(Excerpted text)

### **NLP using Tensorflow**

**1. Introduction to NLP fundementals**
* NLP has the goal of derieving information from Natural Language (could be sequences: text or speech)
* Another common term for NLP problems is sequence to sequence problems (seq2seq)

In [2]:
# DL needs
import tensorflow as tf
import keras as kr

# Data needs
import pandas as pd
from sklearn.model_selection import train_test_split

# Numerical computation needs
import numpy as np

# plotting needs
import matplotlib.pyplot as plt
import matplotlib_inline
matplotlib_inline.backend_inline.set_matplotlib_formats('svg')

# ensuring reproducibility
random_seed=42
tf.random.set_seed(random_seed)
import sys

sys.path.append('/home/rudraksha14/Desktop/RAY_RISE_ABOVE_YOURSELF/Programming/tensorflow')
import important_functionalities as impf

**Dataset**
* Kaggle's introduction to NLP dataset (text samples of tweets labelled as disaster or not disaster)

(End Excerpted text)
(Entries provided)

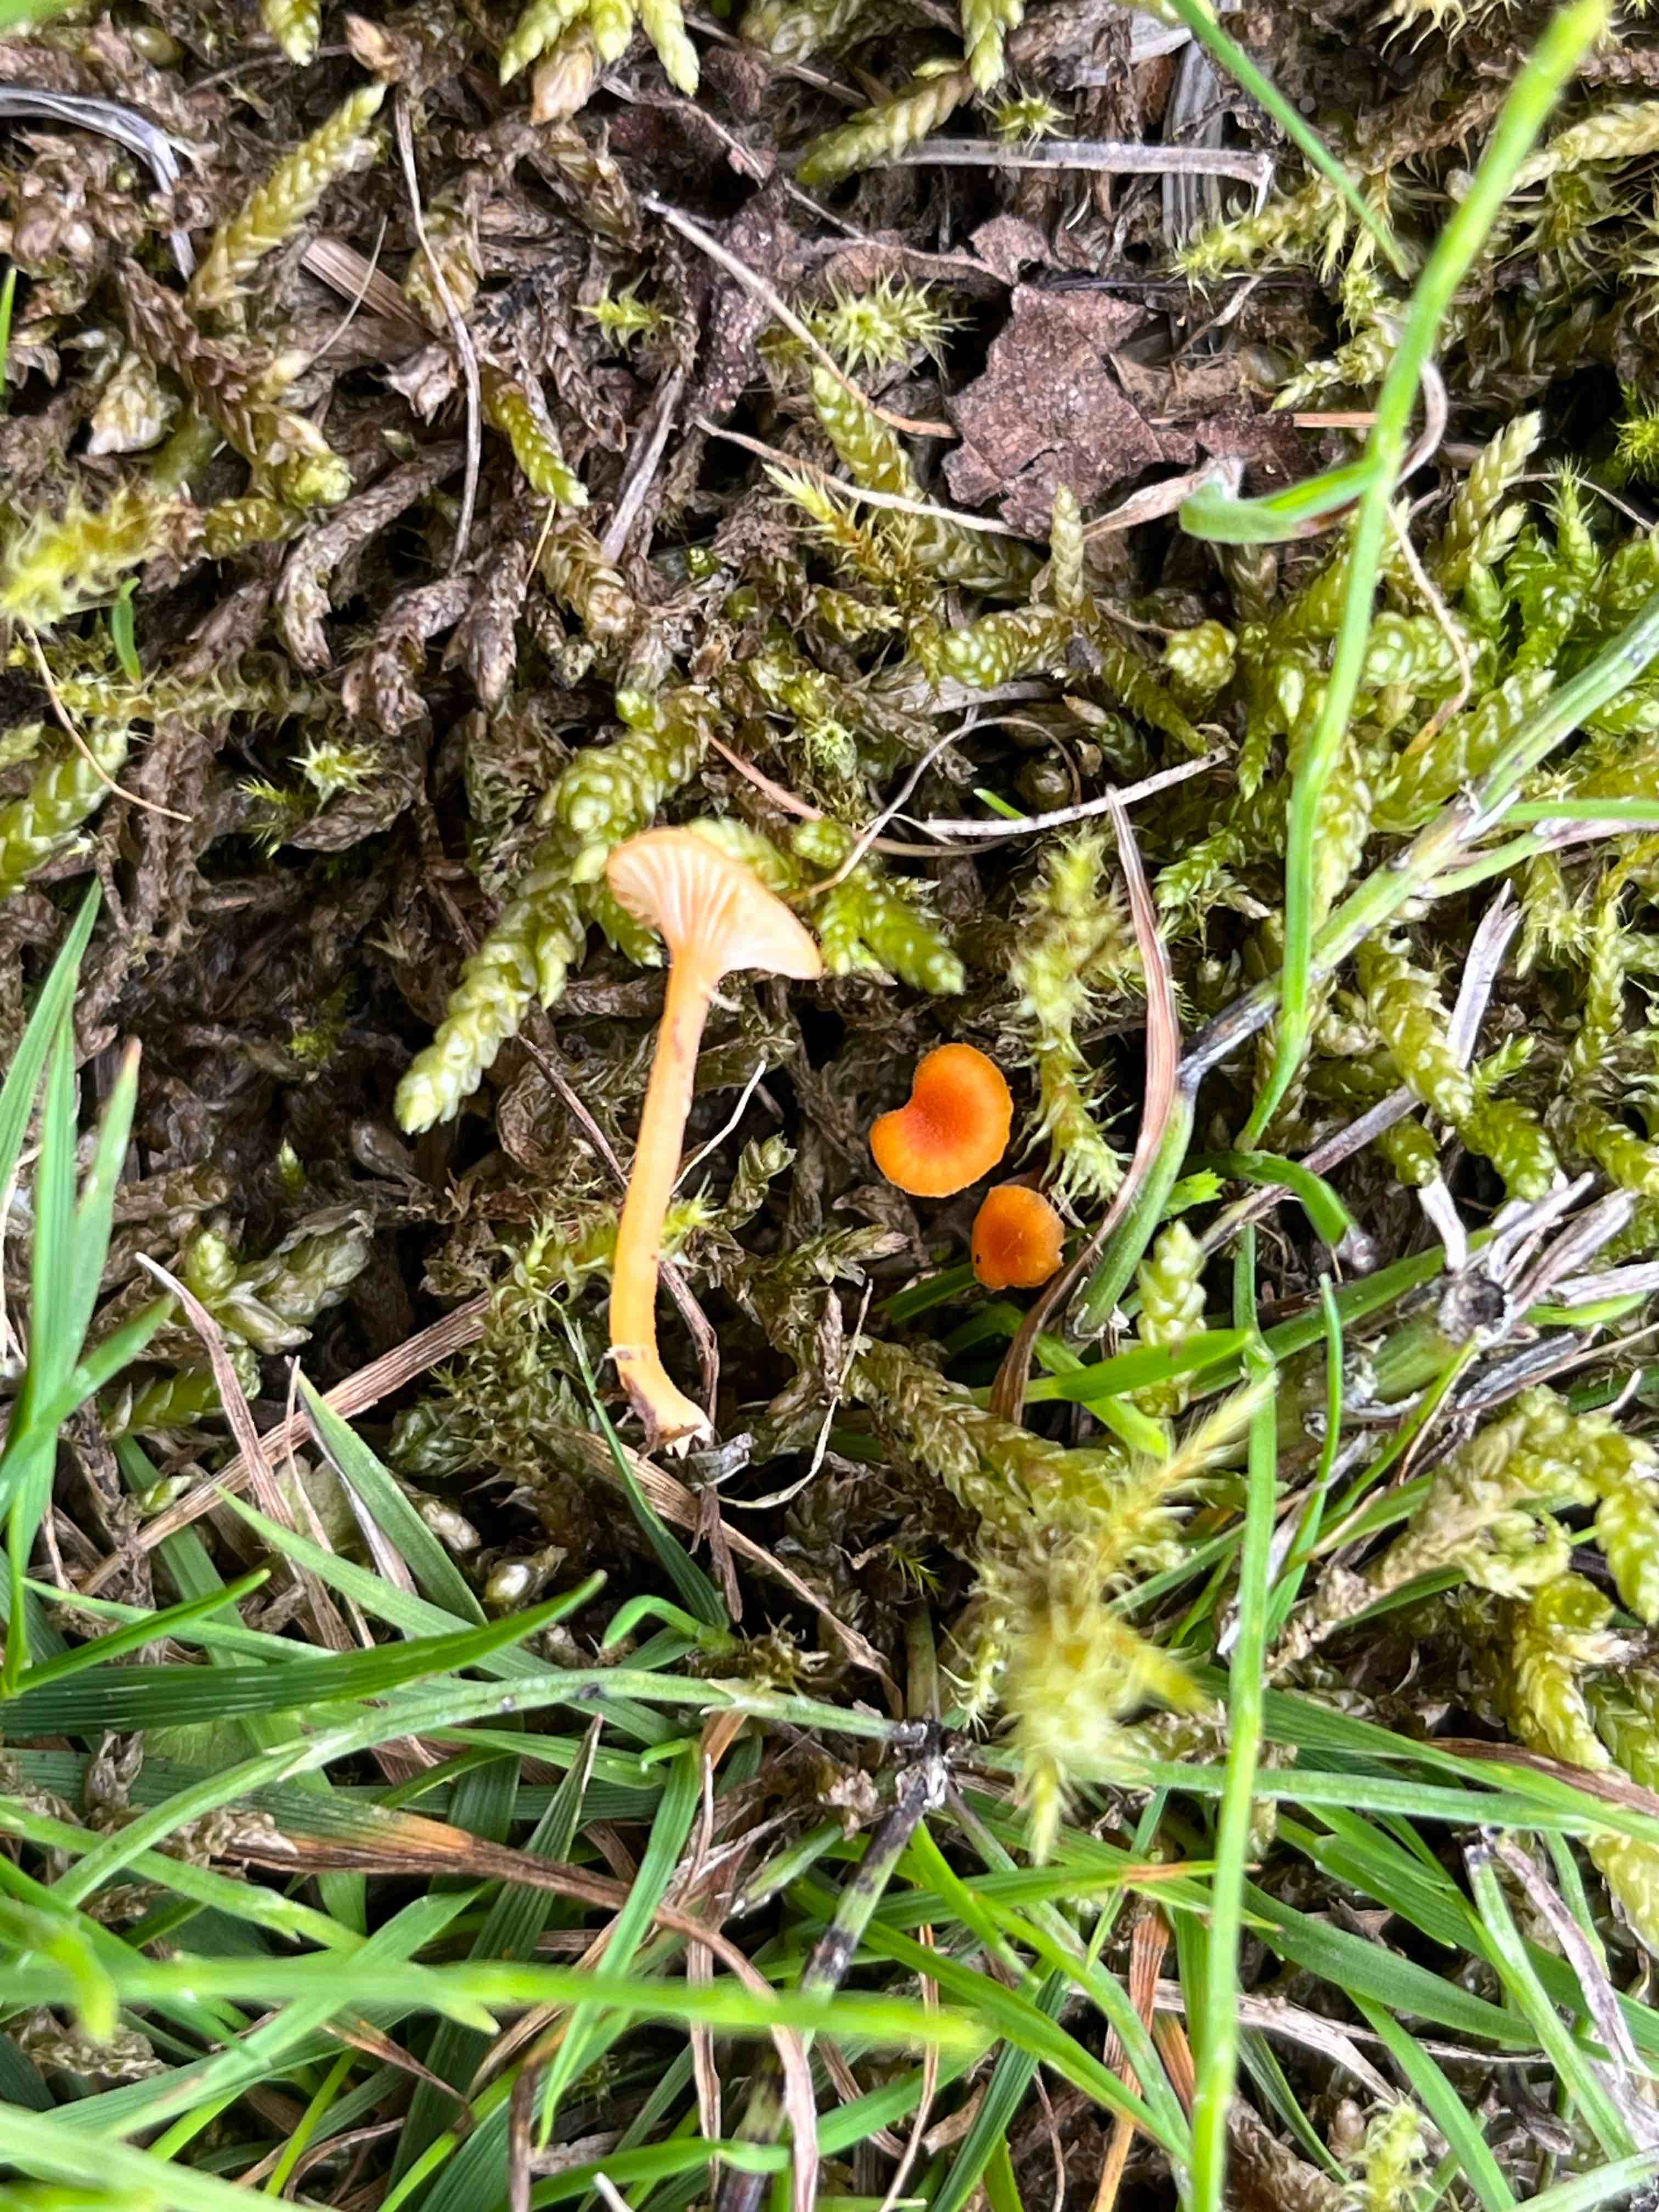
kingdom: Fungi
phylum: Basidiomycota
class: Agaricomycetes
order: Hymenochaetales
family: Rickenellaceae
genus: Rickenella
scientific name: Rickenella fibula
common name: orange mosnavlehat
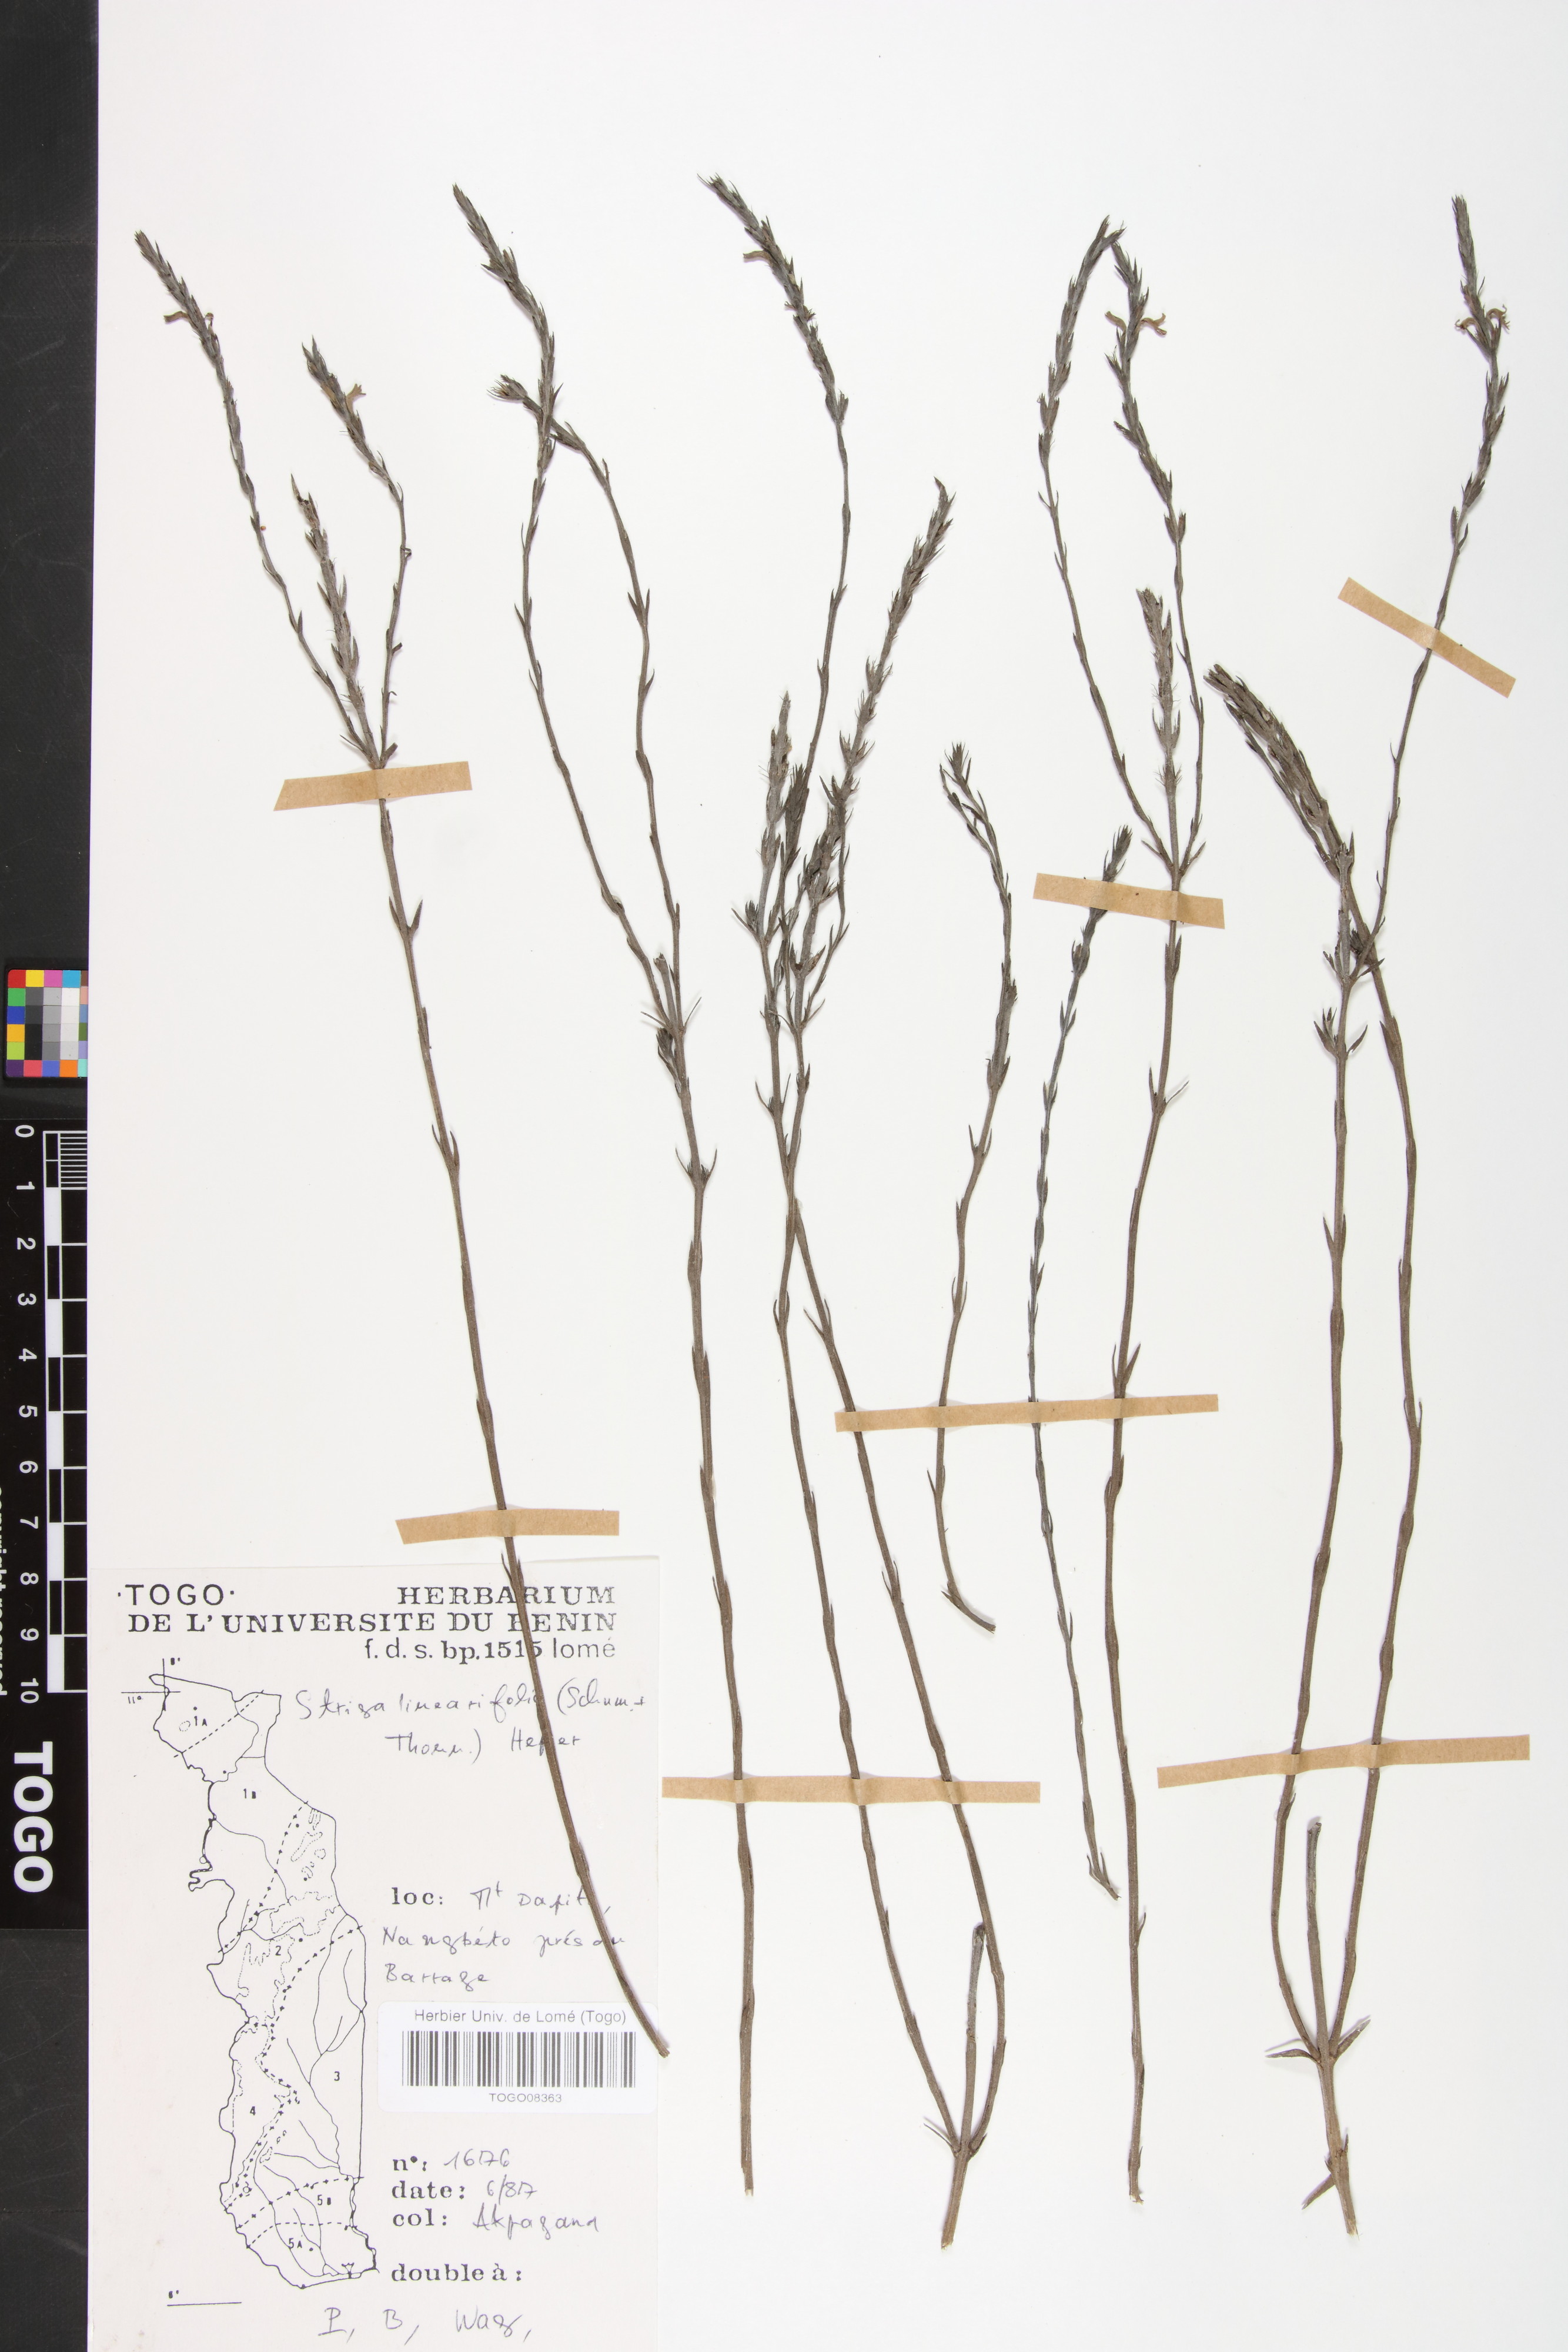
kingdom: Plantae
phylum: Tracheophyta
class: Magnoliopsida
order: Lamiales
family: Orobanchaceae
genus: Striga
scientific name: Striga linearifolia
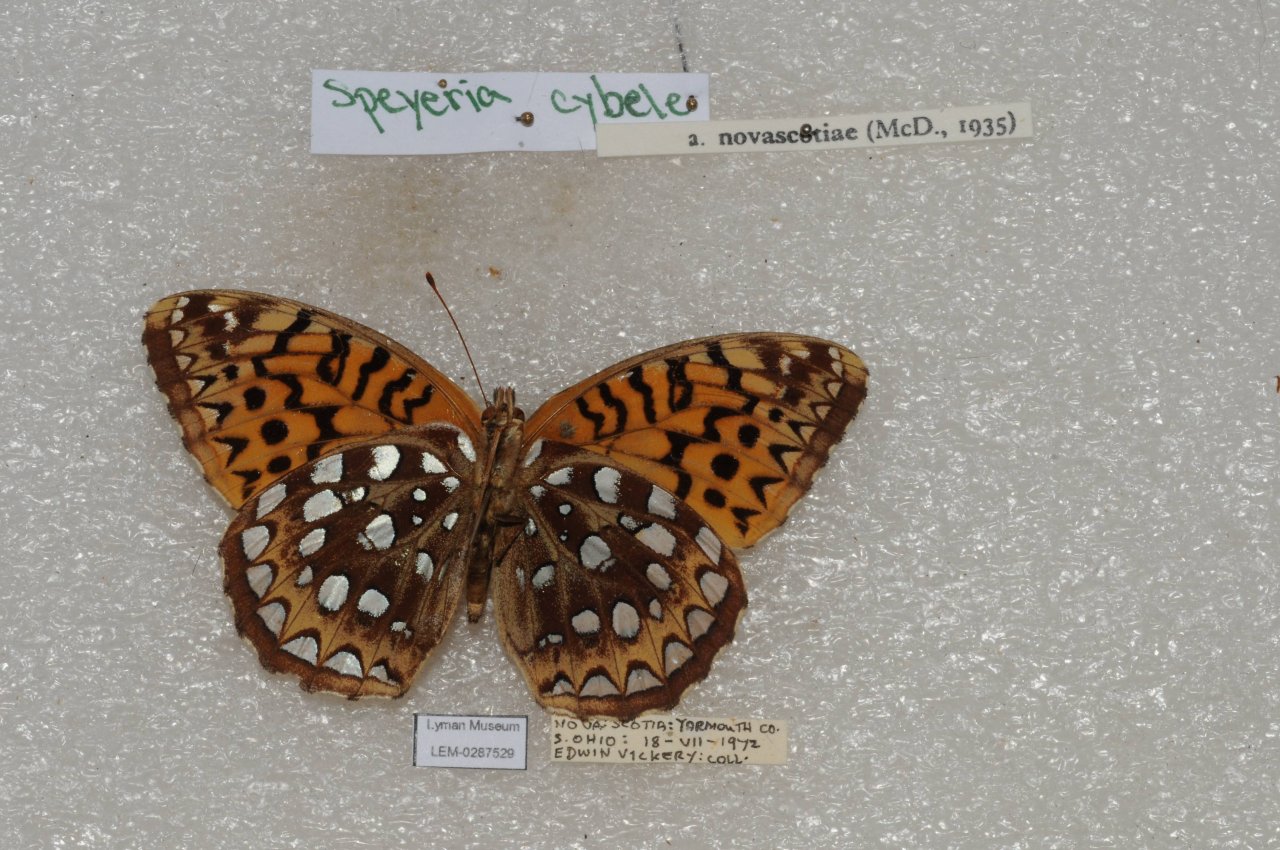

(End Entries provided)

Task to complete
Write the next part of the TensorFlow NLP notebook, picking up after its note on the Kaggle tweet dataset.

Response for this exercise
* If dataset is imbalanced, use tensorflow's guide to handle imbalanced data
  https://www.tensorflow.org/tutorials/structured_data/imbalanced_data

**2. Visualizing a text dataset**

In [3]:
train_df=pd.read_csv('train.csv')
test_df=pd.read_csv('test.csv')
train_df.head()

Unnamed: 0,id,keyword,location,text,target
0,1,,,Our Deeds are the Reason of this #earthquake M...,1
1,4,,,Forest fire near La Ronge Sask. Canada,1
2,5,,,All residents asked to 'shelter in place' are ...,1
3,6,,,"13,000 people receive #wildfires evacuation or...",1
4,7,,,Just got sent this photo from Ruby #Alaska as ...,1


In [4]:
train_df['text'][1]

'Forest fire near La Ronge Sask. Canada'

In [5]:
# shuffle training dataframe
train_df_shuffled=train_df.sample(frac=1,random_state=random_seed) # frac: percentage of  data to be shuffled
train_df_shuffled.head()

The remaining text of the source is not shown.